━━━ Data excerpts

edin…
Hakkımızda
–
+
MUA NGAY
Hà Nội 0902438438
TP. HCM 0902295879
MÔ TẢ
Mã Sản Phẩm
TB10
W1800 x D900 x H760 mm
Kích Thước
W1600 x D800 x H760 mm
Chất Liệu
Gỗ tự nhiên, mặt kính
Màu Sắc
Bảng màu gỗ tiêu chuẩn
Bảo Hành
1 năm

━━━━━━

Only those lines running from the one containing "Hà Nội 0902438438" through the last line of the data above are to be copied, exactly, with both ends included.

Hà Nội 0902438438
TP. HCM 0902295879
MÔ TẢ
Mã Sản Phẩm
TB10
W1800 x D900 x H760 mm
Kích Thước
W1600 x D800 x H760 mm
Chất Liệu
Gỗ tự nhiên, mặt kính
Màu Sắc
Bảng màu gỗ tiêu chuẩn
Bảo Hành
1 năm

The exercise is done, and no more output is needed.